*Extract to read*.
Bolivia's tourism trade is growing, with more than 800,000 travelers coming to see its dramatic mountains, historic cities and rainforests in 2010, according to the World Bank. For this central South American nation, which has experienced financial hardship for many years, tourism represents a ray of hope, especially for Bolivian children.

Sixty percent of Bolivians live below the poverty line, making it one of the poorest countries in South America, and children face significant challenges, including exposure to violence, abuse and neglect, and a lack of education and health care. For indigenous groups, the statistics are even more dire.

As tourism has slowly increased, Bolivia has gained jobs; the World Travel and Tourism Council reported 123,000 new positions related to travel and tourism in 2012. Direct and indirect economic benefits of tourism made up 6.3 percent of Bolivia's gross domestic product (GDP) in 2011, and this share is increasing gradually.

*Given entries*.

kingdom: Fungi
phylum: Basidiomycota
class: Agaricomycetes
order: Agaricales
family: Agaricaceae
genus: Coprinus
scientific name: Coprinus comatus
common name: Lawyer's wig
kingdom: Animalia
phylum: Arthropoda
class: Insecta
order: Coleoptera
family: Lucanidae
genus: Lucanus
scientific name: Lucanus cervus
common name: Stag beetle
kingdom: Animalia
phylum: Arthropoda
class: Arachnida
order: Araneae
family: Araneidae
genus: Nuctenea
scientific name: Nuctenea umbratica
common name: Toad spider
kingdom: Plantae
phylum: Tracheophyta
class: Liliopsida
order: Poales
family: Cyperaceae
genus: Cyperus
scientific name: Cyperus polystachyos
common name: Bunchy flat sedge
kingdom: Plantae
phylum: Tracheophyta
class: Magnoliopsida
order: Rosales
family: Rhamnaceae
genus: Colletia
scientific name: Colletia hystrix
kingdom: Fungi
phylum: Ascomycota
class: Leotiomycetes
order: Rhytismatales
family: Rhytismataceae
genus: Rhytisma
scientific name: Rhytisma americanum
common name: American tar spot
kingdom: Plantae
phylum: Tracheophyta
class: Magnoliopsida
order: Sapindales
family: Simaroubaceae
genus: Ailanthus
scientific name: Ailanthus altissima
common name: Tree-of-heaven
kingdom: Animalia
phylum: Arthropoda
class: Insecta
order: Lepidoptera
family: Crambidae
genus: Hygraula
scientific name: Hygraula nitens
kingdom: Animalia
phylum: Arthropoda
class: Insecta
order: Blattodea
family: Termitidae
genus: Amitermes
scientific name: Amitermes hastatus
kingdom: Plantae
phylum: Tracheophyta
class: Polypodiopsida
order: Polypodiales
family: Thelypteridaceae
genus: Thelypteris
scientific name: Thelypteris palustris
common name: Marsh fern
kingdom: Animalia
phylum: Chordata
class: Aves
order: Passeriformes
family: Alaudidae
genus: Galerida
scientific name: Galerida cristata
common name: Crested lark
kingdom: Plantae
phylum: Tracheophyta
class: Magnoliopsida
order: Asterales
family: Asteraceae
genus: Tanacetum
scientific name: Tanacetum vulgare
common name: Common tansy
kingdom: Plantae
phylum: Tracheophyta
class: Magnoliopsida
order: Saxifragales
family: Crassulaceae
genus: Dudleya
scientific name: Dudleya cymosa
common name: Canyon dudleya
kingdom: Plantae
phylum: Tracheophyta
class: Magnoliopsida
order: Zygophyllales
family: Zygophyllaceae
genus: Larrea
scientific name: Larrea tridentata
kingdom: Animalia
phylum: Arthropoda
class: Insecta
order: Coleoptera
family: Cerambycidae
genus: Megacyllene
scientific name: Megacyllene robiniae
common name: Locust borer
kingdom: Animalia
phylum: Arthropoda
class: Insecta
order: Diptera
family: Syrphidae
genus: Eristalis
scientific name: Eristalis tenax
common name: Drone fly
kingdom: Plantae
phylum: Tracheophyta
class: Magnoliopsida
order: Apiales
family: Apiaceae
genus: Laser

*Exercise tasks*.
A: Rewrite the Bolivia tourism passage, starting with "Bolivia's tourism trade" and going on through "even more dire.", using "jungles" in place of "rainforests".
B: In the Bolivia tourism passage, translate this sentence into Spanish: "For indigenous groups, the statistics are even more dire."
C: Resume the passage on tourism in Bolivia, picking up after its final sentence.

*Results for each task*.
A:
Bolivia's tourism trade is growing, with more than 800,000 travelers coming to see its dramatic mountains, historic cities and jungles in 2010, according to the World Bank. For this central South American nation, which has experienced financial hardship for many years, tourism represents a ray of hope, especially for Bolivian children.

Sixty percent of Bolivians live below the poverty line, making it one of the poorest countries in South America, and children face significant challenges, including exposure to violence, abuse and neglect, and a lack of education and health care. For indigenous groups, the statistics are even more dire.

B: Para los grupos indígenas, las estadísticas son aún más graves.

C:
Devotion to the Environment

Many people who travel to Bolivia hope to explore its luscious landscapes. Ecotourism is an important segment of Bolivia's travel industry, and the government has responded by launching a wide range of projects aimed at keeping these beautiful destinations unharmed for years to come and giving travelers more options for visiting the country without damaging the environment.

For example, the community of San José de Uchupiamonas and Conservation International partnered to create the Chalalán Ecolodge, a six-cabin lodge within Madidi National Park that can accommodate up to 28 guests. Here, travelers can explore the natural beauty of Bolivia through guided hikes, canoe trips and bird watching.

Avoiding a Blind Eye

When travelers head to Bolivia to indulge in its rich culture and beautiful landscapes, they may not notice the hardships that residents contend with daily. Bolivia ranks below most Latin American nations in health care and development. Public education is traditionally weak, and many places lack clean water and basic sanitation. Bolivia's rate of income inequality is one of the highest in the world.

ChildFund President and CEO Anne Goddard traveled to Bolivia in May 2012 and met local families, who shared some of their hopes and dreams with her. Cochabamba's Early Child Development program, which supports the healthy development of children under 5, is a stepping stone toward a complete education and a fulfilling life.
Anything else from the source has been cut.